SET EXERCISE 1
Reproduce the rows below from the line with "family: Sciaridae" to the line with "family: Theridiidae", and leave the pictures out.

TEXT SECTION

When I’m riding the elevator, I enjoy observing how various people react to the security system’s quirks.  I view it as a sort of a Rorschach test that exposes how people interact with technology.  A couple small quirks in the security system make the familiar interface of elevator floor buttons awfully cumbersome.  Only people who take the time to think about the implementation details succeed in calmly selecting their floor.  Those who take the Zen approach, avoiding any detailed thought of the elevator’s control system, typically end up spastically jabbing the buttons or missing their floor.

I drew up a simple flowchart that describes the security system’s behavior.  When the elevator doors open in the building lobby, the system is in the non-blinking state at the top left.  To keep the drawing simple, I haven’t drawn what happens when two people swipe cards or press buttons simultaneously.

Elevator Control Flowchart

Elevator Control Flowchart

The correct path for trouble-free operation is marked with bold arrows that move counter-clockwise around the drawing.  To follow this path, you must:

  1. Swipe your keycard past the sensor.  Be sure nobody else swipes their keycard at the same time.
  2. The sensor’s red light starts to blink.
  3. Wait 1 second.  Do not press the floor button too quickly because the press will be ignored.
  4. You’re now able to press the floor button.  The sensor is still blinking in the same way.
  5. Press the button for your floor.  It will light up.
  6. Everybody else must wait 5 more seconds for the sensor to stop blinking before they can swipe their card.

DATA EXTRACT
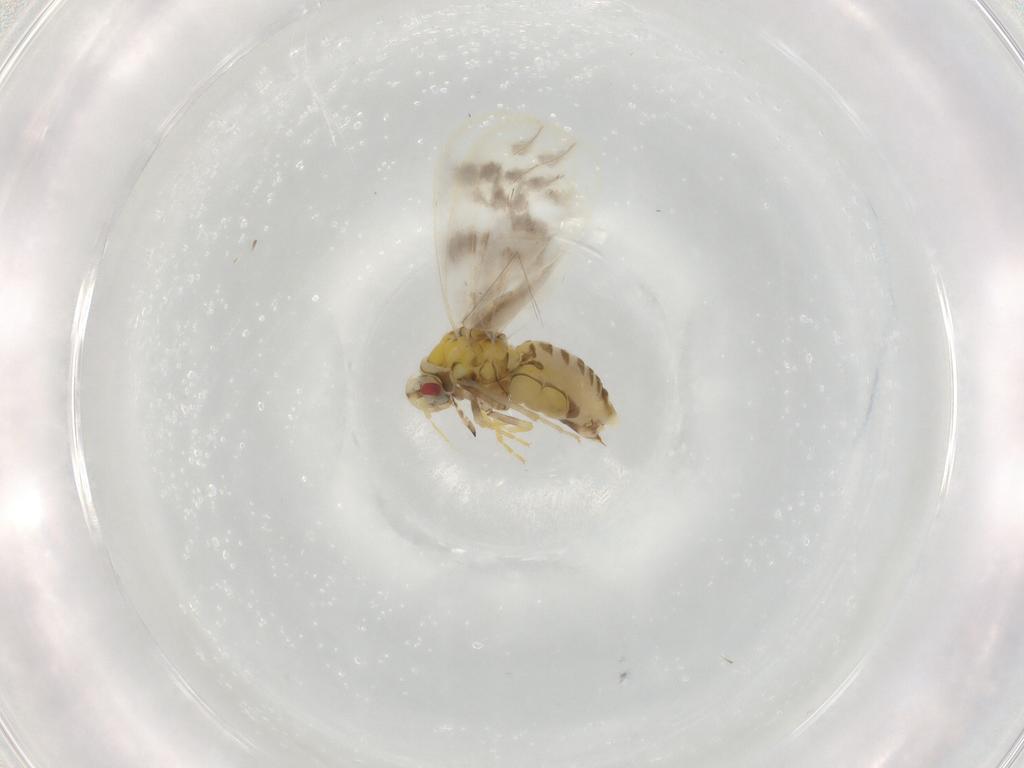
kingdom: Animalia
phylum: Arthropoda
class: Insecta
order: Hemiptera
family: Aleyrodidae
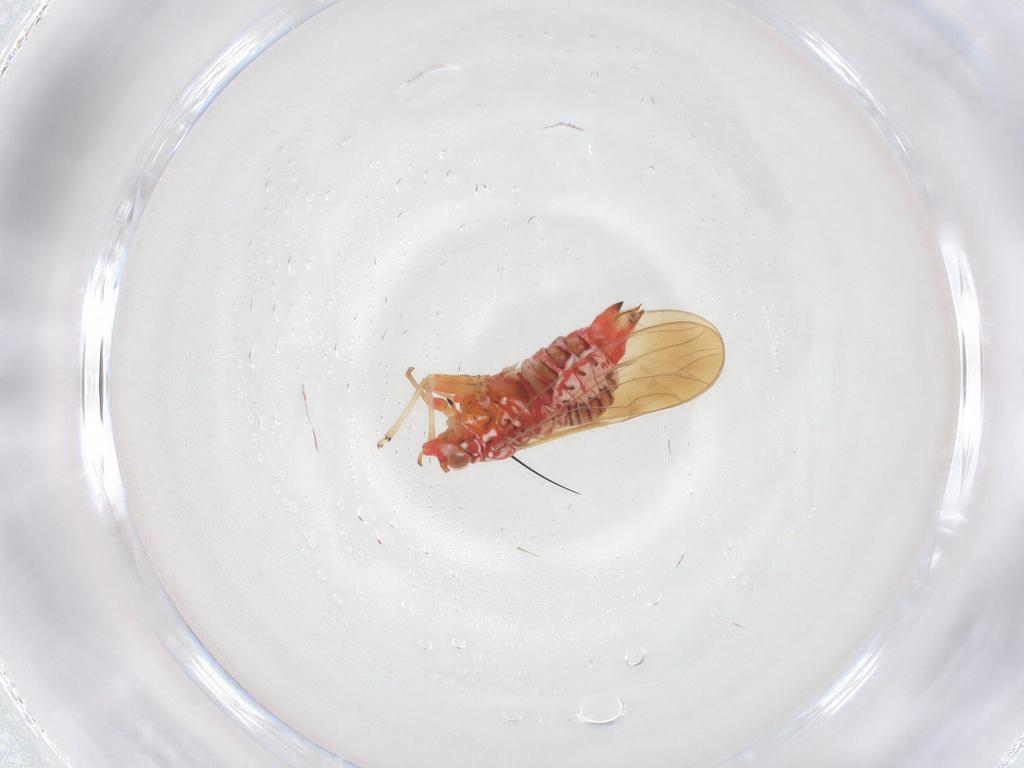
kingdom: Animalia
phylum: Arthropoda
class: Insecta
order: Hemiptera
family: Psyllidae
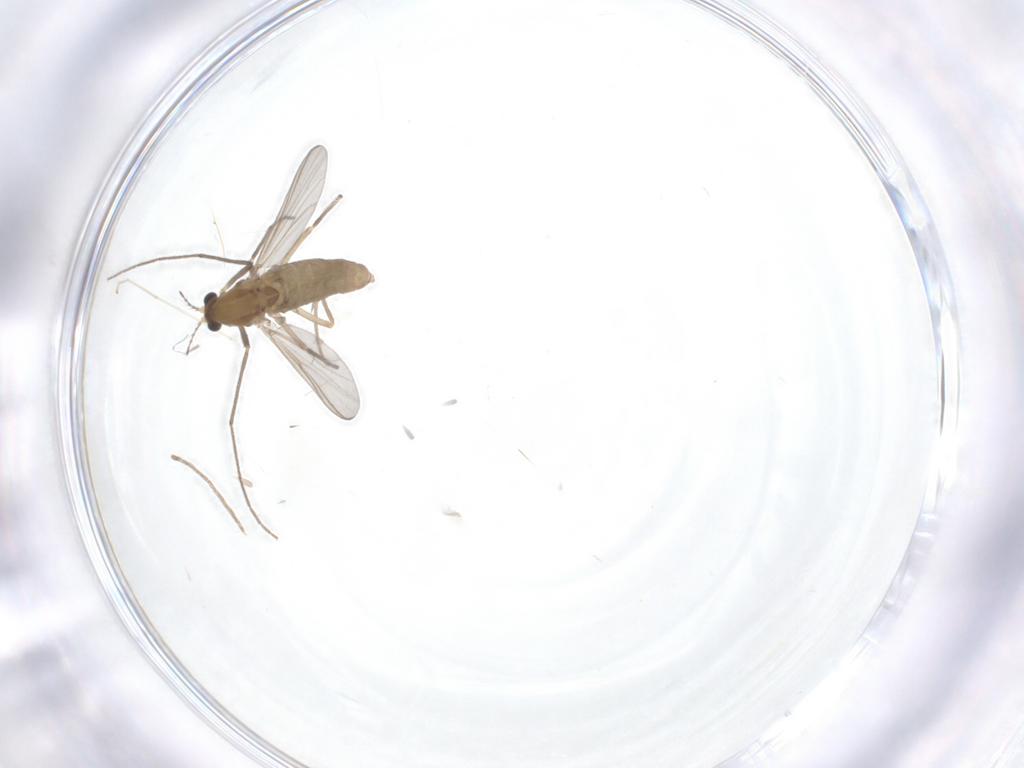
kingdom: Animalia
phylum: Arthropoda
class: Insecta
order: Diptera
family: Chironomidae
==
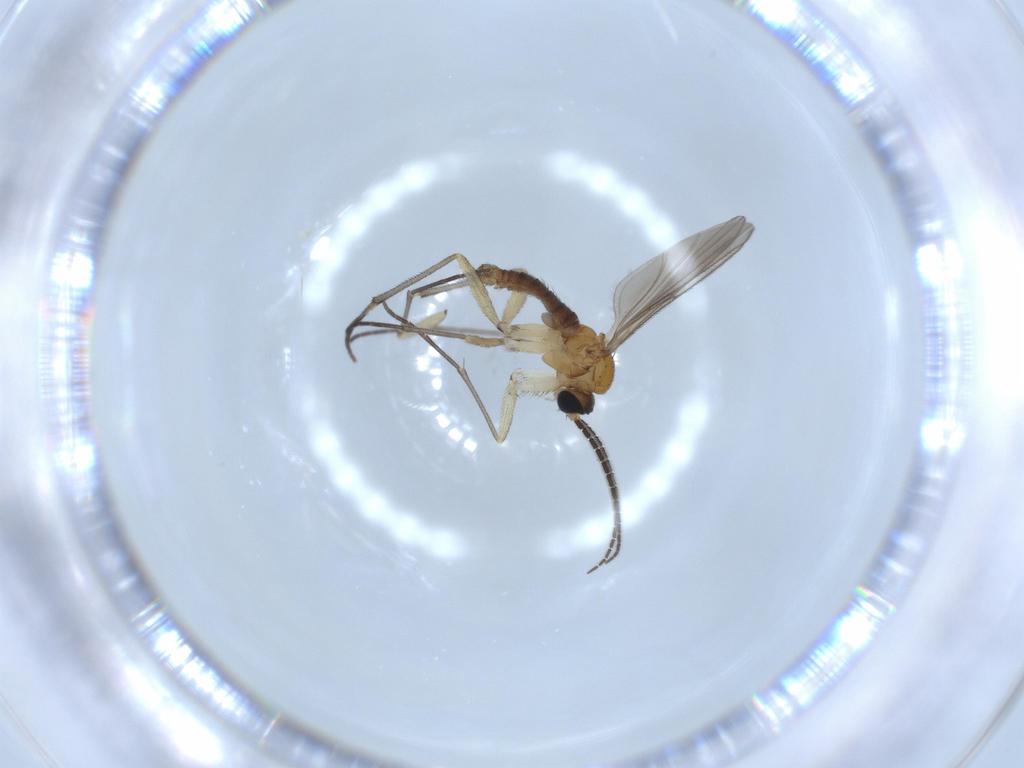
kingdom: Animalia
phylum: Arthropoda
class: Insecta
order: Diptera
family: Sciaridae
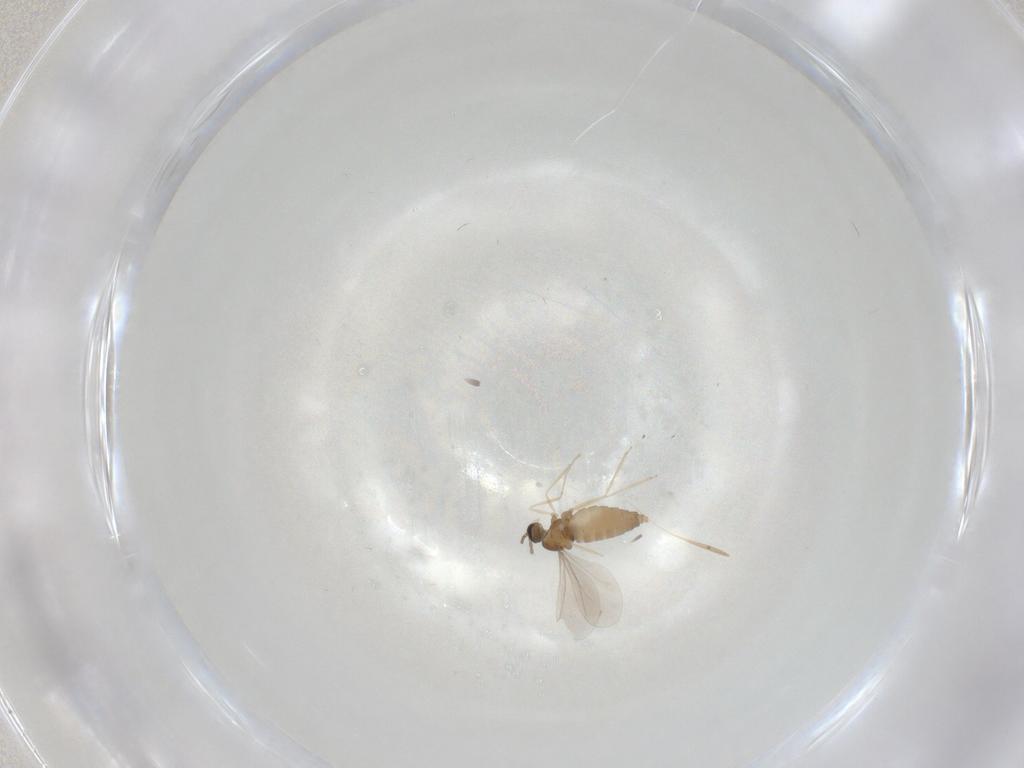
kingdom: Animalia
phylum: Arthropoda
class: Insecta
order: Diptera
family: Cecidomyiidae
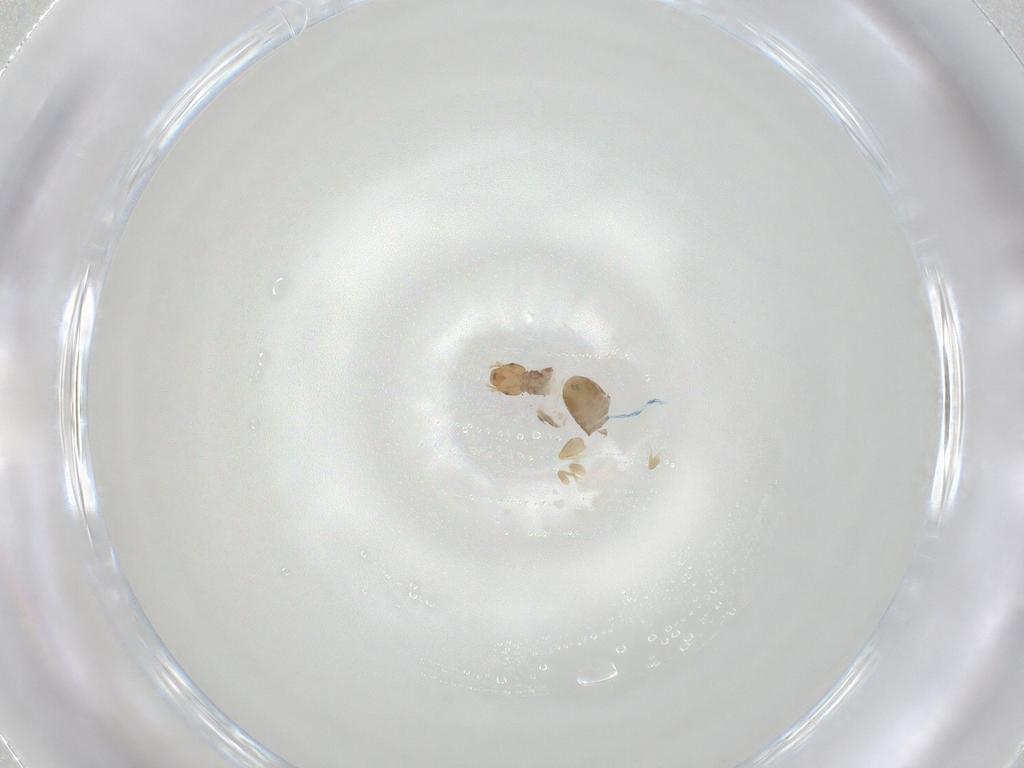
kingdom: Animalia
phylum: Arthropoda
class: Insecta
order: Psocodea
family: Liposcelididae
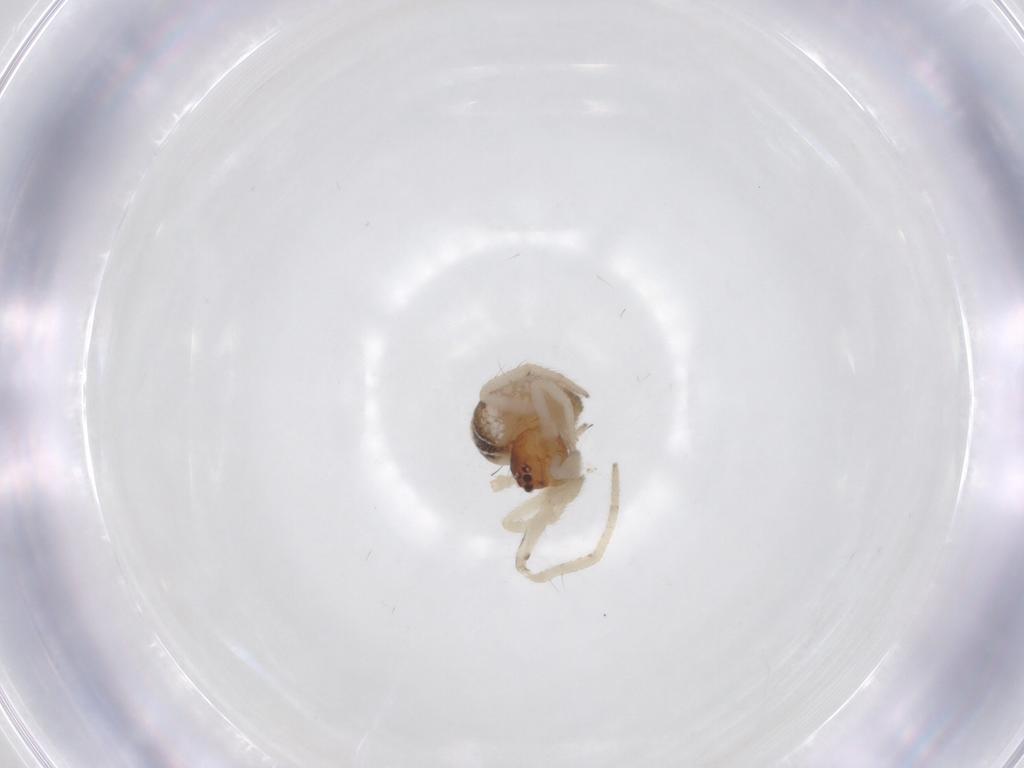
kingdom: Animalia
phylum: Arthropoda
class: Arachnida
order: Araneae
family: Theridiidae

SET EXERCISE 2
Translate this sentence from the elevator text above into Spanish: "When the elevator doors open in the building lobby, the system is in the non-blinking state at the top left."

TASK ANSWER 1
family: Sciaridae
kingdom: Animalia
phylum: Arthropoda
class: Insecta
order: Diptera
family: Cecidomyiidae
kingdom: Animalia
phylum: Arthropoda
class: Insecta
order: Psocodea
family: Liposcelididae
kingdom: Animalia
phylum: Arthropoda
class: Arachnida
order: Araneae
family: Theridiidae

TASK ANSWER 2
Cuando las puertas del ascensor se abren en el vestíbulo del edificio, el sistema está en el estado sin parpadeo, arriba a la izquierda.